10 August 2019 - Biosensing

Macias_2019_Whisky_biosensor.PNG Can you taste the difference between an 12-year old Glenfiddich and an 15-year old Glenfiddich? According to a group of Scottish researchers you can not and they have therefore devised a laboratory method that can. (Macias et al. DOI) (TheGuardian report).

The newly developed biosensor is based on surface plasmon resonance and a microarray. If you want to some freshening up on SPR and the Wikipedia page to tltr, this youtube video by David Coulter really brings home the message: at a certain angle of incident laser light a nanolayer of gold stops transmitting light or reflecting it (like a black hole) and instead all energy is transferred to a layer of resonating and oscillating electrons on top of the gold surface. As this layer is extremely sensitive to the particular local chemical environment it can be used as a biosensor.

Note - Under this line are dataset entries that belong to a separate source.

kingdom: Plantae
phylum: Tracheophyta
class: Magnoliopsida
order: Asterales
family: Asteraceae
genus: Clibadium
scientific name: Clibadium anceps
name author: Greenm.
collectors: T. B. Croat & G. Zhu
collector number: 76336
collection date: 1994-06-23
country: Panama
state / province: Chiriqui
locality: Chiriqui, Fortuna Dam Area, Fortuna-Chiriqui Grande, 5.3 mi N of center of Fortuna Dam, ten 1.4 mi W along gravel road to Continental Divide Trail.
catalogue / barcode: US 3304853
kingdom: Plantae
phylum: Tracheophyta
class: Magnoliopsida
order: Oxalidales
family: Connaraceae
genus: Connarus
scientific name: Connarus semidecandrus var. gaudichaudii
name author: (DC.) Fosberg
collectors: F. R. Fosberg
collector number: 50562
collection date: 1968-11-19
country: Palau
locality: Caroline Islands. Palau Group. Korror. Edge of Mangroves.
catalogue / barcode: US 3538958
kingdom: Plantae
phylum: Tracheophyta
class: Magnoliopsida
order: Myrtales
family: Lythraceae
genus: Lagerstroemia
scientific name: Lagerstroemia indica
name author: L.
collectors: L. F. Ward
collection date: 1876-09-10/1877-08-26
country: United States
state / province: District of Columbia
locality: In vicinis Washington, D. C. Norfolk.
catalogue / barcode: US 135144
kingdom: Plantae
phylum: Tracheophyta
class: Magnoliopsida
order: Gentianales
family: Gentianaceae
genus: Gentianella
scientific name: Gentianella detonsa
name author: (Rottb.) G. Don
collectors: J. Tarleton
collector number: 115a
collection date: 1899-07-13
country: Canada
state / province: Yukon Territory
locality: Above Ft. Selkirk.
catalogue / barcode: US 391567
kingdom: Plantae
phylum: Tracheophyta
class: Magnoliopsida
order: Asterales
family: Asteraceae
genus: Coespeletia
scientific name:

The microarray is described as an optical tongue. A slice of borosilicate glass was covered in squares of 100 by 100 nm by 50 nm of two metals gold an aluminium (fabricated by electron-beam lithography on PMMA). The metal surfaces where then chemically modified with decanethiol associating with gold and hexamethyldisilazane associating with aluminium. In two other regions of the tongue the chemical modification was different or absent getting a total variable count of 6.
The microarray was then exposed to the whiskies and the results were run through principal component analysis (again a very useful youtube video here explaining PCA) and is it possible to tell a 12 year old from a 15 year old? The answer is yes. Of course this was not the purpose of the research (just kidding here), a practical implementation is counterfeit detection In a related statistical tool called linear discriminant analysis it was also possible for the biosensor to identify an unknown whisky sample.